Copy every row below word for word, and leave the pictures out of your answer.
• • • • •
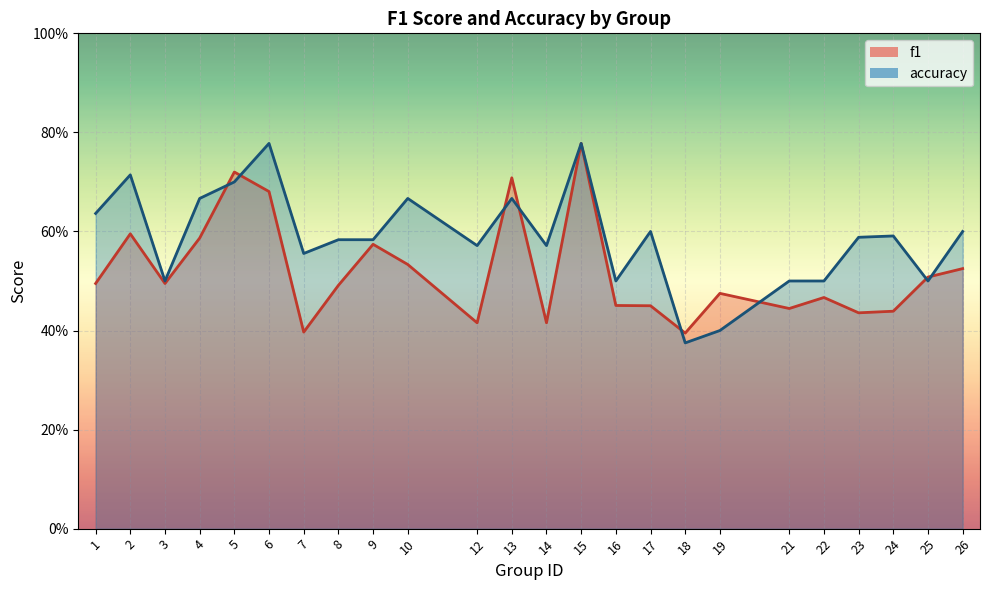

Is it true that f1 equals 0.7 at 13?

True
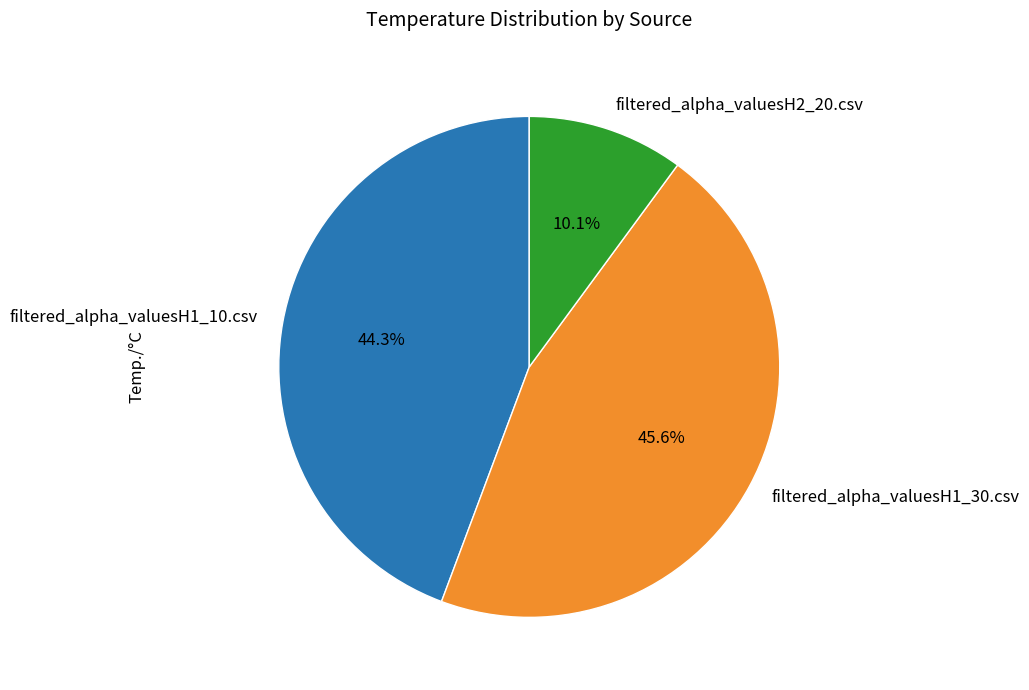

What percentage is the filtered_alpha_valuesH1_30.csv slice, to the nearest percent?

46%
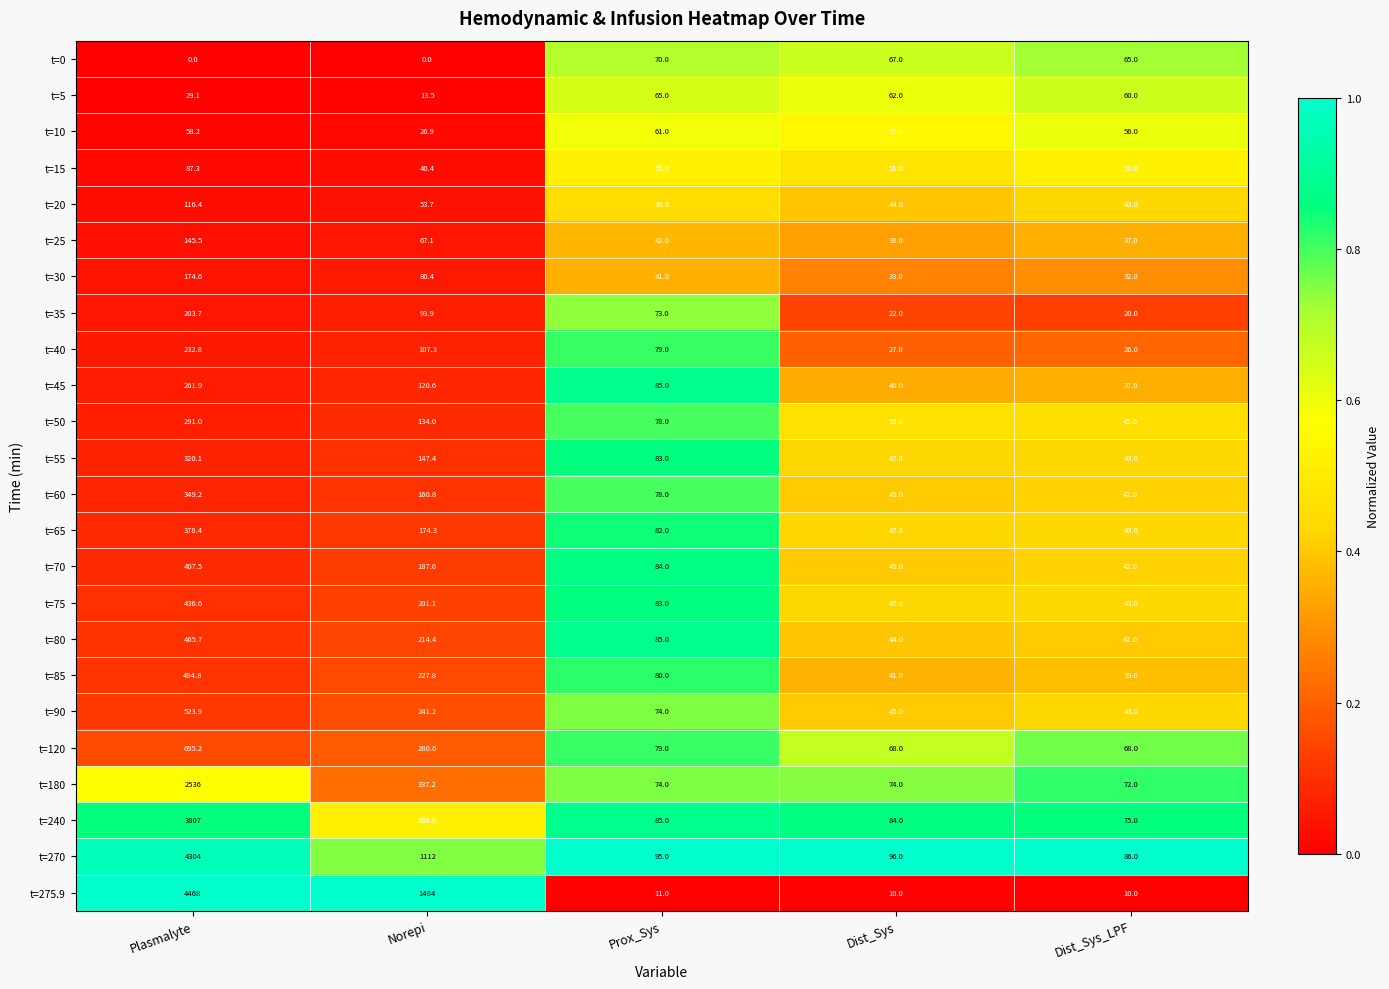

Which series has the widest spread of values?

t=275.9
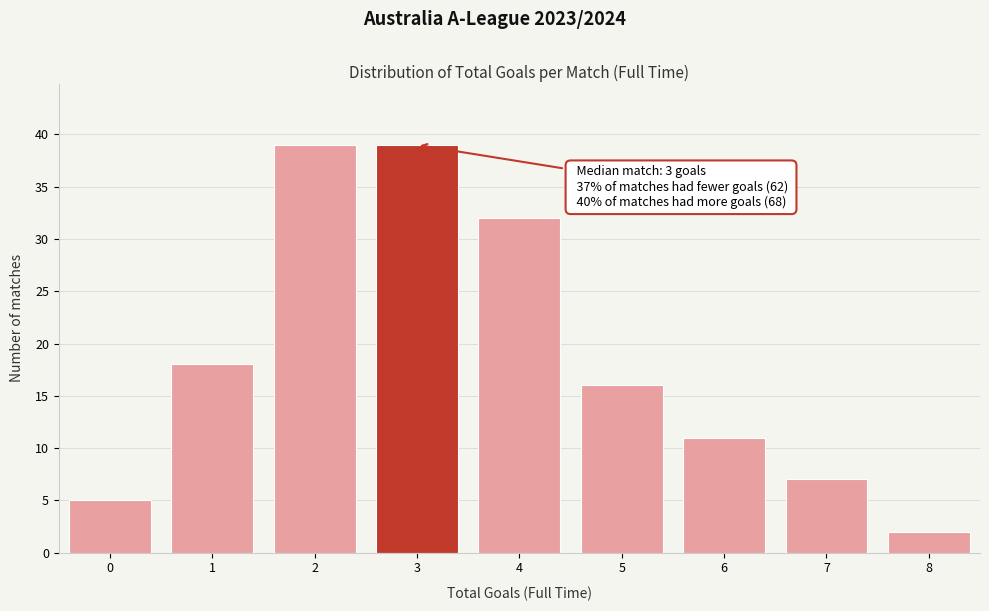

Reading left to right, extract all data points from this chart.

5	18	39	39	32	16	11	7	2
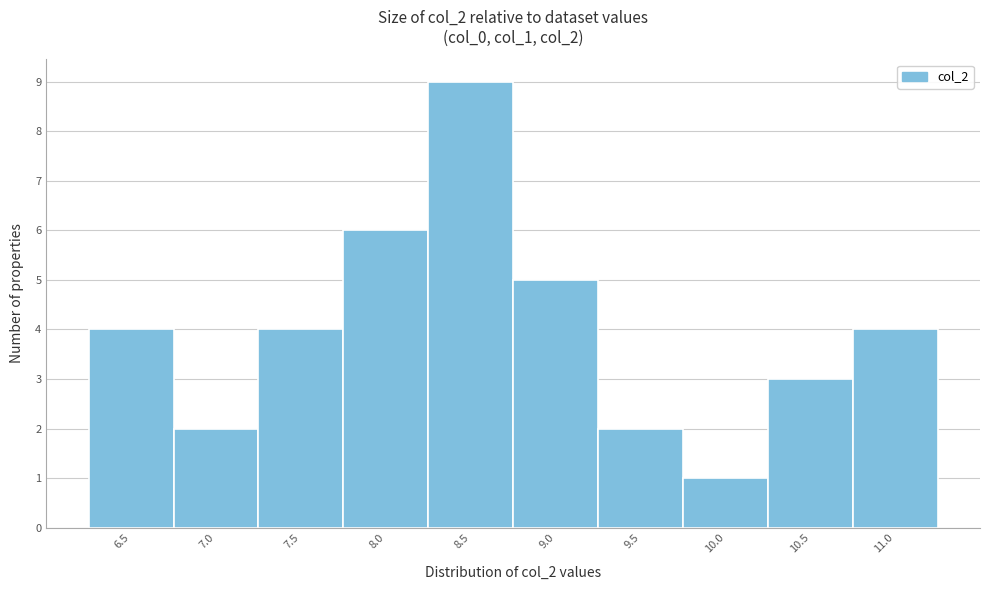

Reading left to right, list all the values displayed in this chart.

4	2	4	6	9	5	2	1	3	4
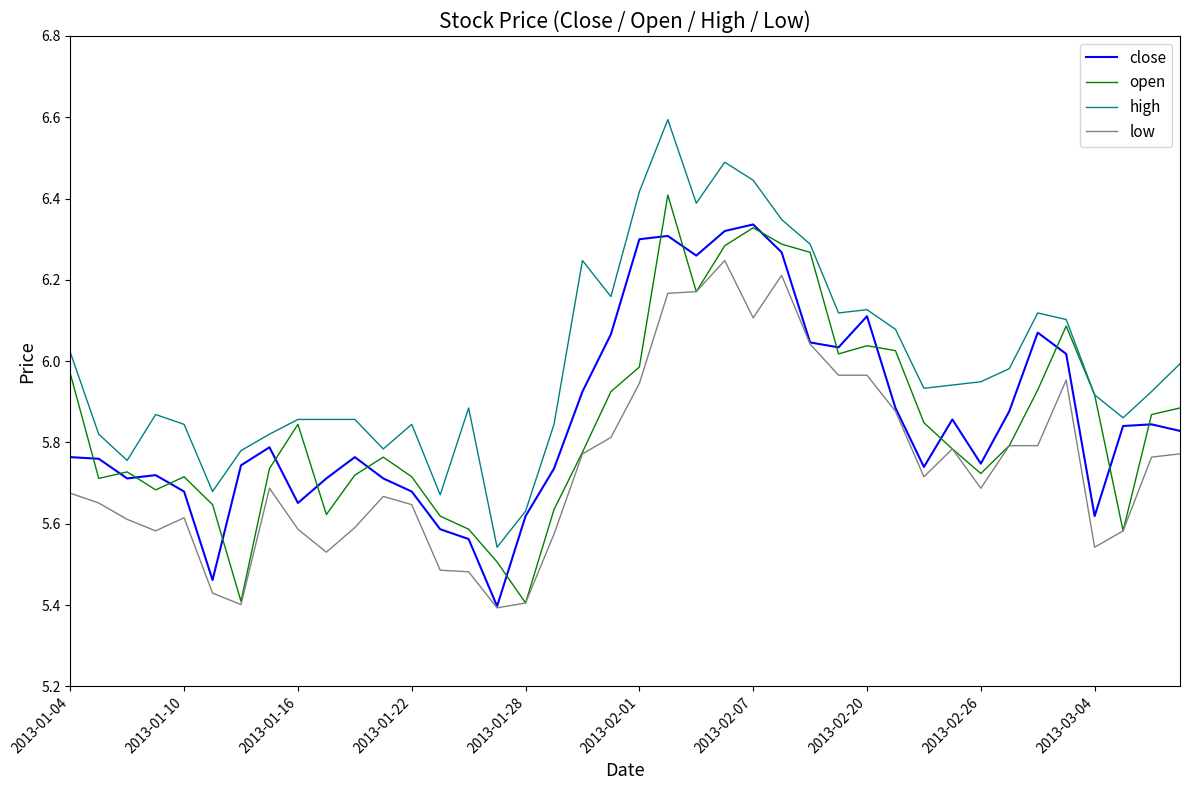

True or false: high and low intersect in this chart.

False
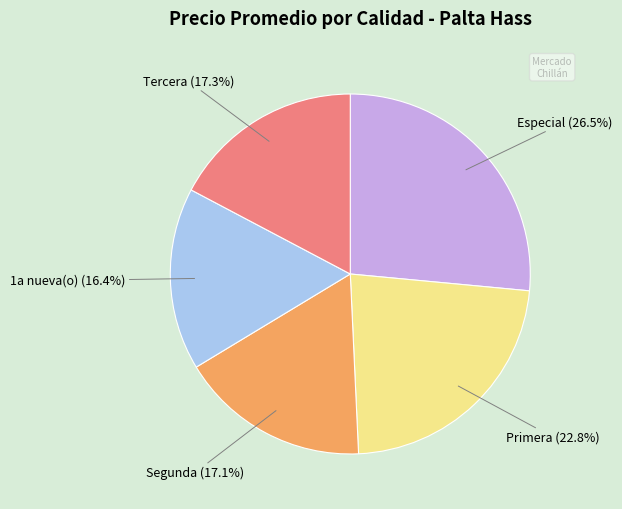

To the nearest percent, what is the difference between the largest and smallest slice percentages?

10%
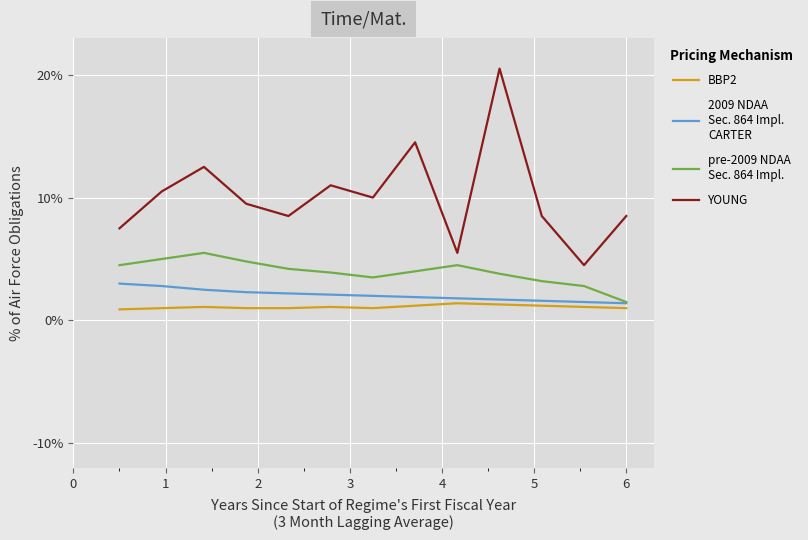

What is the smallest value displayed?

0.9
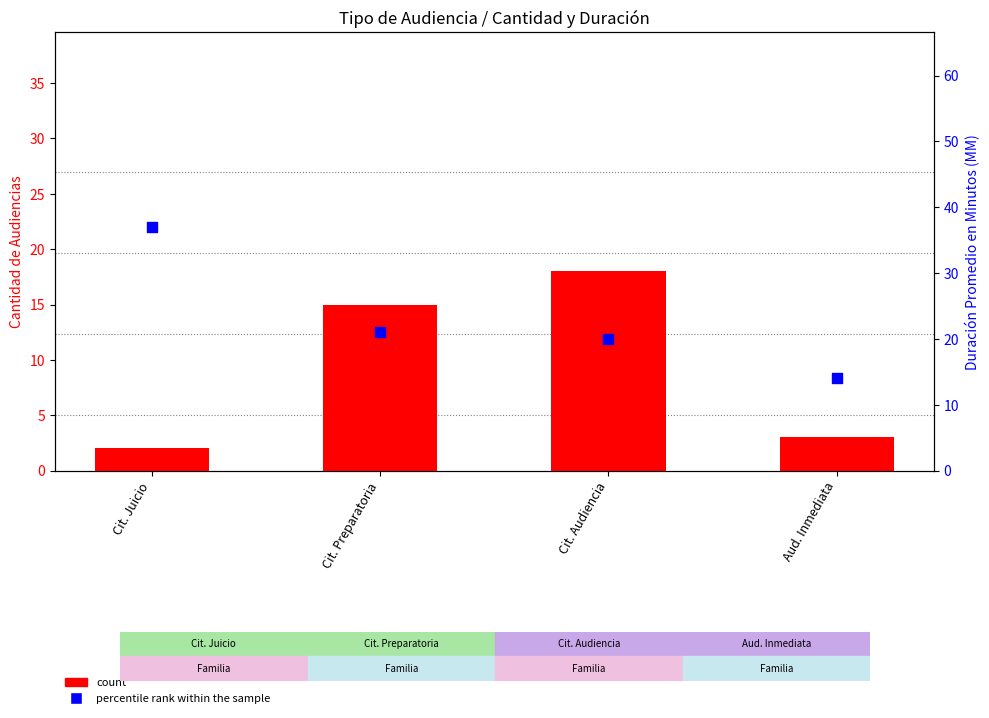

Which series reaches the minimum Y coordinate?

count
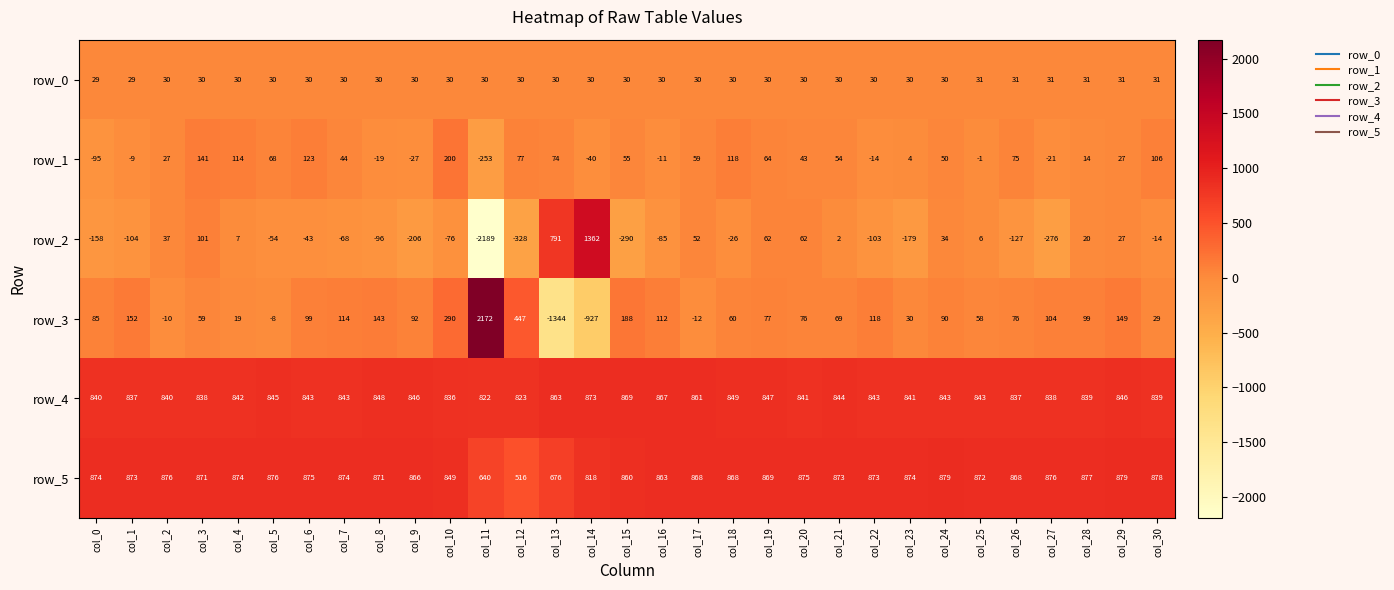

Which series changed the most between col_0 and col_28?

row_2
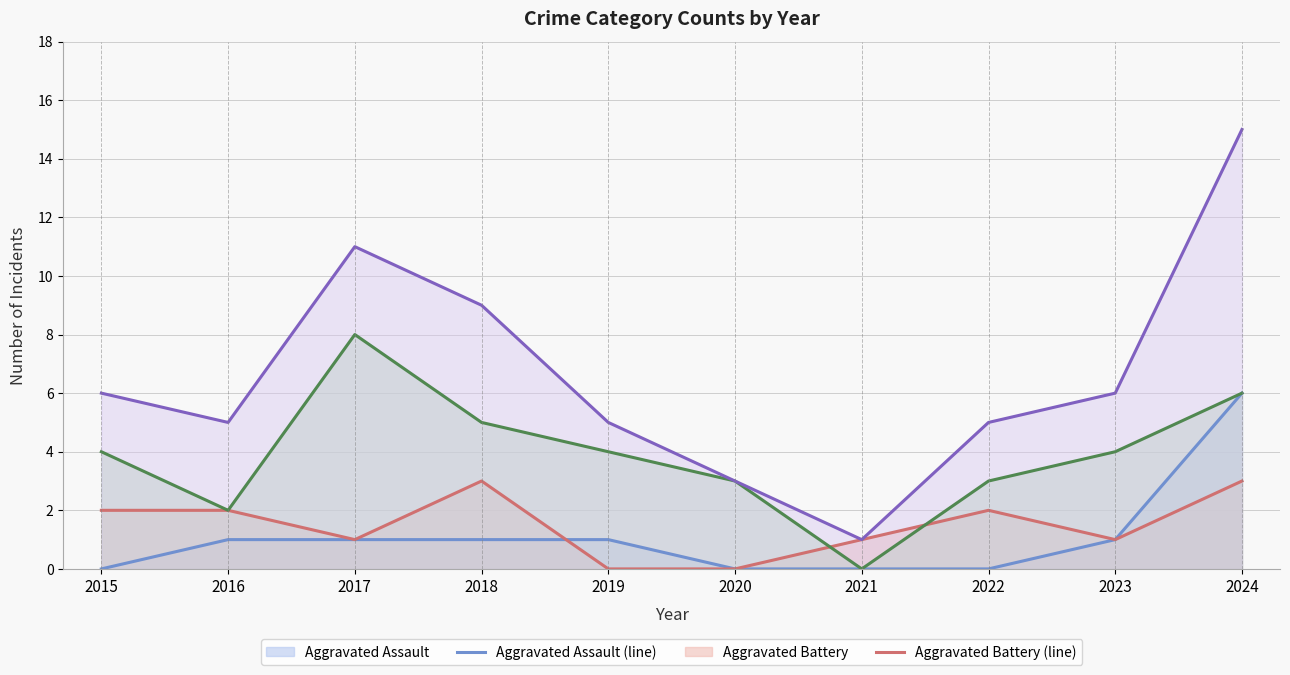

How many interior local peaks does the Aggravated Battery (line) series have?

2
• • • • •
* [The completed task]:
Is it true that f1 equals 0.7 at 13?

True

What percentage is the filtered_alpha_valuesH1_30.csv slice, to the nearest percent?

46%

Which series has the widest spread of values?

t=275.9

Reading left to right, extract all data points from this chart.

5	18	39	39	32	16	11	7	2

Reading left to right, list all the values displayed in this chart.

4	2	4	6	9	5	2	1	3	4

True or false: high and low intersect in this chart.

False

To the nearest percent, what is the difference between the largest and smallest slice percentages?

10%

What is the smallest value displayed?

0.9

Which series reaches the minimum Y coordinate?

count

Which series changed the most between col_0 and col_28?

row_2

How many interior local peaks does the Aggravated Battery (line) series have?

2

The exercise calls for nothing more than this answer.